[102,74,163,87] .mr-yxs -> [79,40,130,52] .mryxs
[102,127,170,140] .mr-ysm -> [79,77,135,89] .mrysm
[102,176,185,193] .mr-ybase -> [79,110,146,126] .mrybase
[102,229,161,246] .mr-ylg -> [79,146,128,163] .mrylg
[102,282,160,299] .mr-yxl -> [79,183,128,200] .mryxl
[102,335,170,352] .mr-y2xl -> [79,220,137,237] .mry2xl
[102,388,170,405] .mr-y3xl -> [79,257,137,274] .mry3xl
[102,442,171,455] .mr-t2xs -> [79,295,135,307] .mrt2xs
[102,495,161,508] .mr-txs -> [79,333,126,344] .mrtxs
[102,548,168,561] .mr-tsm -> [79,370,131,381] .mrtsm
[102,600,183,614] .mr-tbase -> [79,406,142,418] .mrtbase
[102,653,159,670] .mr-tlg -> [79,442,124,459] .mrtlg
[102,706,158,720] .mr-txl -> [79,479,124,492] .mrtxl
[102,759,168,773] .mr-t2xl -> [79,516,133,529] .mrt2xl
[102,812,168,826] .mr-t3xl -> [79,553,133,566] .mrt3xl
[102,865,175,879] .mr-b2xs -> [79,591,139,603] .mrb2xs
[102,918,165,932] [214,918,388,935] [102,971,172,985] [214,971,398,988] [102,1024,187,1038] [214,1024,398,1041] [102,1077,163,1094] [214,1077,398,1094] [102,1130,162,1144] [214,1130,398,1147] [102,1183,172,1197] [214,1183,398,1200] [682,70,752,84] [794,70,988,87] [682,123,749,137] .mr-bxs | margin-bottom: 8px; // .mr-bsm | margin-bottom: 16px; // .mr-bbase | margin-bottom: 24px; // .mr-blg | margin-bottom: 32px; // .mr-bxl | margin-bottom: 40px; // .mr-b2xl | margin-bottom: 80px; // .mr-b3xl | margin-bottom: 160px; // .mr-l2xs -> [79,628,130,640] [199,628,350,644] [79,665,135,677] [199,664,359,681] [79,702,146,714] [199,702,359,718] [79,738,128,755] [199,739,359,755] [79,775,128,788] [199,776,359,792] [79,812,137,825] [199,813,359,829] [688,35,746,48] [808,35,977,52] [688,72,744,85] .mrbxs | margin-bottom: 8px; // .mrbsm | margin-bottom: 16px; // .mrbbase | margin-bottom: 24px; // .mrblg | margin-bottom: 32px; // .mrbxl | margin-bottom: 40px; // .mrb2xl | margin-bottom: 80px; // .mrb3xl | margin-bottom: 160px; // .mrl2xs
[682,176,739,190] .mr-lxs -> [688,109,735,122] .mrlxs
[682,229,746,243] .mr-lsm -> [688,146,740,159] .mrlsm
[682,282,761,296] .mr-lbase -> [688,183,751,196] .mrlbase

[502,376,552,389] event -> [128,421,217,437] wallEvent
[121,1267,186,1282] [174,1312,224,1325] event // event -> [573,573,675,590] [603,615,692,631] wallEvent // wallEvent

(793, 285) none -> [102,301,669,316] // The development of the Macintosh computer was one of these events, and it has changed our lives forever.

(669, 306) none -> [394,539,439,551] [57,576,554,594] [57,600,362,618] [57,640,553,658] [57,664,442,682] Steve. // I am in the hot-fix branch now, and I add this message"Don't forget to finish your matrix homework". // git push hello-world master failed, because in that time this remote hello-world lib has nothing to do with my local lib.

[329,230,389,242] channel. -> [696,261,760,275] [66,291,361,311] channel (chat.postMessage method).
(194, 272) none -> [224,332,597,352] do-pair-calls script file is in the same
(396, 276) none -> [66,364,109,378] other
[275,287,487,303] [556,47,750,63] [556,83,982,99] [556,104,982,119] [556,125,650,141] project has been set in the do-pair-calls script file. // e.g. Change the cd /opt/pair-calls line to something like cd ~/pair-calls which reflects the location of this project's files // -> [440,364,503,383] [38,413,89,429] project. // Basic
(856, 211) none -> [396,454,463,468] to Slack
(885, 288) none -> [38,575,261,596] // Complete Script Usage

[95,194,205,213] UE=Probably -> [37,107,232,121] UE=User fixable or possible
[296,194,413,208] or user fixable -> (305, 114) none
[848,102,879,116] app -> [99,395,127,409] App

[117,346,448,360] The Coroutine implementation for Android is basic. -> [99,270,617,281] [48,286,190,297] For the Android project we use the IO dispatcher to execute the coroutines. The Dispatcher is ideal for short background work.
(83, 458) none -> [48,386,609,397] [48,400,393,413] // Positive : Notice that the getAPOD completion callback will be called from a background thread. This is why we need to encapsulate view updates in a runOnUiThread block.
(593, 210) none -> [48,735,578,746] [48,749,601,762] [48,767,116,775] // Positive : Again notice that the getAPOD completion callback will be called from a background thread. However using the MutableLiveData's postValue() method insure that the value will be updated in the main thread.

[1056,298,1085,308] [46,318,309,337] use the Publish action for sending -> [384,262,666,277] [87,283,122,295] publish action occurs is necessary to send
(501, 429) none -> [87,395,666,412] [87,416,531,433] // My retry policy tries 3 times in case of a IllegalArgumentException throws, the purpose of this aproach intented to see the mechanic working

§ **WHAT TO DO**:
All of the material should be written out again exactly.

§ **EXPECTED ANSWER**:
[102,74,163,87] .mr-yxs -> [79,40,130,52] .mryxs
[102,127,170,140] .mr-ysm -> [79,77,135,89] .mrysm
[102,176,185,193] .mr-ybase -> [79,110,146,126] .mrybase
[102,229,161,246] .mr-ylg -> [79,146,128,163] .mrylg
[102,282,160,299] .mr-yxl -> [79,183,128,200] .mryxl
[102,335,170,352] .mr-y2xl -> [79,220,137,237] .mry2xl
[102,388,170,405] .mr-y3xl -> [79,257,137,274] .mry3xl
[102,442,171,455] .mr-t2xs -> [79,295,135,307] .mrt2xs
[102,495,161,508] .mr-txs -> [79,333,126,344] .mrtxs
[102,548,168,561] .mr-tsm -> [79,370,131,381] .mrtsm
[102,600,183,614] .mr-tbase -> [79,406,142,418] .mrtbase
[102,653,159,670] .mr-tlg -> [79,442,124,459] .mrtlg
[102,706,158,720] .mr-txl -> [79,479,124,492] .mrtxl
[102,759,168,773] .mr-t2xl -> [79,516,133,529] .mrt2xl
[102,812,168,826] .mr-t3xl -> [79,553,133,566] .mrt3xl
[102,865,175,879] .mr-b2xs -> [79,591,139,603] .mrb2xs
[102,918,165,932] [214,918,388,935] [102,971,172,985] [214,971,398,988] [102,1024,187,1038] [214,1024,398,1041] [102,1077,163,1094] [214,1077,398,1094] [102,1130,162,1144] [214,1130,398,1147] [102,1183,172,1197] [214,1183,398,1200] [682,70,752,84] [794,70,988,87] [682,123,749,137] .mr-bxs | margin-bottom: 8px; // .mr-bsm | margin-bottom: 16px; // .mr-bbase | margin-bottom: 24px; // .mr-blg | margin-bottom: 32px; // .mr-bxl | margin-bottom: 40px; // .mr-b2xl | margin-bottom: 80px; // .mr-b3xl | margin-bottom: 160px; // .mr-l2xs -> [79,628,130,640] [199,628,350,644] [79,665,135,677] [199,664,359,681] [79,702,146,714] [199,702,359,718] [79,738,128,755] [199,739,359,755] [79,775,128,788] [199,776,359,792] [79,812,137,825] [199,813,359,829] [688,35,746,48] [808,35,977,52] [688,72,744,85] .mrbxs | margin-bottom: 8px; // .mrbsm | margin-bottom: 16px; // .mrbbase | margin-bottom: 24px; // .mrblg | margin-bottom: 32px; // .mrbxl | margin-bottom: 40px; // .mrb2xl | margin-bottom: 80px; // .mrb3xl | margin-bottom: 160px; // .mrl2xs
[682,176,739,190] .mr-lxs -> [688,109,735,122] .mrlxs
[682,229,746,243] .mr-lsm -> [688,146,740,159] .mrlsm
[682,282,761,296] .mr-lbase -> [688,183,751,196] .mrlbase

[502,376,552,389] event -> [128,421,217,437] wallEvent
[121,1267,186,1282] [174,1312,224,1325] event // event -> [573,573,675,590] [603,615,692,631] wallEvent // wallEvent

(793, 285) none -> [102,301,669,316] // The development of the Macintosh computer was one of these events, and it has changed our lives forever.

(669, 306) none -> [394,539,439,551] [57,576,554,594] [57,600,362,618] [57,640,553,658] [57,664,442,682] Steve. // I am in the hot-fix branch now, and I add this message"Don't forget to finish your matrix homework". // git push hello-world master failed, because in that time this remote hello-world lib has nothing to do with my local lib.

[329,230,389,242] channel. -> [696,261,760,275] [66,291,361,311] channel (chat.postMessage method).
(194, 272) none -> [224,332,597,352] do-pair-calls script file is in the same
(396, 276) none -> [66,364,109,378] other
[275,287,487,303] [556,47,750,63] [556,83,982,99] [556,104,982,119] [556,125,650,141] project has been set in the do-pair-calls script file. // e.g. Change the cd /opt/pair-calls line to something like cd ~/pair-calls which reflects the location of this project's files // -> [440,364,503,383] [38,413,89,429] project. // Basic
(856, 211) none -> [396,454,463,468] to Slack
(885, 288) none -> [38,575,261,596] // Complete Script Usage

[95,194,205,213] UE=Probably -> [37,107,232,121] UE=User fixable or possible
[296,194,413,208] or user fixable -> (305, 114) none
[848,102,879,116] app -> [99,395,127,409] App

[117,346,448,360] The Coroutine implementation for Android is basic. -> [99,270,617,281] [48,286,190,297] For the Android project we use the IO dispatcher to execute the coroutines. The Dispatcher is ideal for short background work.
(83, 458) none -> [48,386,609,397] [48,400,393,413] // Positive : Notice that the getAPOD completion callback will be called from a background thread. This is why we need to encapsulate view updates in a runOnUiThread block.
(593, 210) none -> [48,735,578,746] [48,749,601,762] [48,767,116,775] // Positive : Again notice that the getAPOD completion callback will be called from a background thread. However using the MutableLiveData's postValue() method insure that the value will be updated in the main thread.

[1056,298,1085,308] [46,318,309,337] use the Publish action for sending -> [384,262,666,277] [87,283,122,295] publish action occurs is necessary to send
(501, 429) none -> [87,395,666,412] [87,416,531,433] // My retry policy tries 3 times in case of a IllegalArgumentException throws, the purpose of this aproach intented to see the mechanic working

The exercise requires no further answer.